Eubanks, who played his high school tennis at Westlake High School, has played at Atlantic Station before. He has twice played in the Qualifying tournament, but the BB&T Atlanta Open has made college participation a tradition. Last year Nathan Pasha, a player from Georgia, got to play in the main draw. 2015 would be Georgia Tech’s turn and while Eubanks was hoping he would earn the opportunity, he wasn’t sure that he would be his coaches pick to represent the Yellow Jackets. That changed once the season started and Eubanks rose to the top spot on the roster, much to his surprise.” My coach (Kenny Thorne) saw something in me that I didn’t see in myself “, said Eubanks.
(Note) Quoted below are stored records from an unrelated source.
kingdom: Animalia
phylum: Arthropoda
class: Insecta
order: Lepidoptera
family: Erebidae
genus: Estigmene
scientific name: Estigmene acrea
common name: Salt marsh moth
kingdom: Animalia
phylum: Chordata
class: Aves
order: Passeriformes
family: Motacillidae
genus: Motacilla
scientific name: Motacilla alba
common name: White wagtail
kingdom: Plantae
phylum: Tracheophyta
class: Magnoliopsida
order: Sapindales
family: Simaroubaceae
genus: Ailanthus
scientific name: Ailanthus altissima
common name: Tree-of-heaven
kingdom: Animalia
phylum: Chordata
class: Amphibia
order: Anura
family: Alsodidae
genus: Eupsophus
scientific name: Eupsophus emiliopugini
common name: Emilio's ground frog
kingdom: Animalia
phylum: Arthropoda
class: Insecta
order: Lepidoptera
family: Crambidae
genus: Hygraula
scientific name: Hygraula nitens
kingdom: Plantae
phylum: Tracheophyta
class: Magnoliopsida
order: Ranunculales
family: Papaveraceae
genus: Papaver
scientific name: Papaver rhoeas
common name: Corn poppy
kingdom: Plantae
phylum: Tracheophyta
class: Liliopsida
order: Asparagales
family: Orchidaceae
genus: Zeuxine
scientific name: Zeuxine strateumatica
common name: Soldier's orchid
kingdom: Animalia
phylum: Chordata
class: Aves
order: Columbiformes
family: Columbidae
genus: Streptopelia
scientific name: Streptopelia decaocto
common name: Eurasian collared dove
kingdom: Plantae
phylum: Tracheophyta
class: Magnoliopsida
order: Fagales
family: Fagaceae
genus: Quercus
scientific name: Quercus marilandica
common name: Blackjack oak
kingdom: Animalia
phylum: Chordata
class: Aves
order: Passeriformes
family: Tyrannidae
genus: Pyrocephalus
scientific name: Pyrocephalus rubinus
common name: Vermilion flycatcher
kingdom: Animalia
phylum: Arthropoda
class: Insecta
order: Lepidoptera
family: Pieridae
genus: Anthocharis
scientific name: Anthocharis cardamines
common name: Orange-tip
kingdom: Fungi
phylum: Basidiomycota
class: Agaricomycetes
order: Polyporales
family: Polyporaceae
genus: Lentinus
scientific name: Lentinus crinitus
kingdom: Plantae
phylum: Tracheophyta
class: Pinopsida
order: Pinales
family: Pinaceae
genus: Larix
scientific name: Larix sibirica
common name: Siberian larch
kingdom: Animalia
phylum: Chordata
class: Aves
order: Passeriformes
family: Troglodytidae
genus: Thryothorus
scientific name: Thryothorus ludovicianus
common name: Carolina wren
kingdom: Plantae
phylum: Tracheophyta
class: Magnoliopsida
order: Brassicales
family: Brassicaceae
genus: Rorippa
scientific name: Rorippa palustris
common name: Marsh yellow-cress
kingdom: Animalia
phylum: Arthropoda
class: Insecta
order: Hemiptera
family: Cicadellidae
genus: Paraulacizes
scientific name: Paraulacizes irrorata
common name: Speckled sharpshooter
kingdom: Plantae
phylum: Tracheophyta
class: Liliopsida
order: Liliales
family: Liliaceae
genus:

Chris finished his freshman season by helping the Jackets advance to the NCAA Men’s Championships, they hitting the road to get a closer look at how the game is played on the ATP Tour. The 6-7 Eubanks spent June and early July in Europe as a practice partner for his friend Donald Young. The fact that Young, the former top ranked boys junior player in the world, has been on the pro tour for 10 years, makes you wonder where the time has gone. Eubanks helped Young prepare for the grass court tournaments including Wimbledon.” I learned a lot just by watching “, says Eubanks. “The great players like Federer and Djokovic don’t make unforced errors.”
Tuesday night at Atlantic Station was test time. Eubanks and Young played doubles before a College Night crowd that included Georgia Tech Basketball coaching legend Bobby Cremins. The hometown duo beat Mate Pavic and Michael Venus to the delight of the Atlantic Station crowd. An excited Eubanks admitted that getting to sleep afterward was hard, “Yes I was eventually able to get to sleep. It took me a while though.” The next day Chris was brought back to earth in his singles match against tour veteran Radek Stepanek. A tough lesson learned against a player who was once ranked 8th in the world. No shame in the singles setback, after all there is still more doubles to play on Friday.
A win by Chris Eubanks and Donald Young would propel them into the semifinals and a likely date with Mike and Bob Bryan, the most dominant doubles team on the men’s tour. It would also be two rounds worth of ATP paychecks, which Young can accept, but Eubanks cannot. Chris will go back to school this fall with something most other college players won’t have, the experience of practicing at Wimbledon plus playing and winning an ATP tour match. Some things you just can’t put a price tag on. Ring the bell, school is in session at the BB&T Atlanta Open.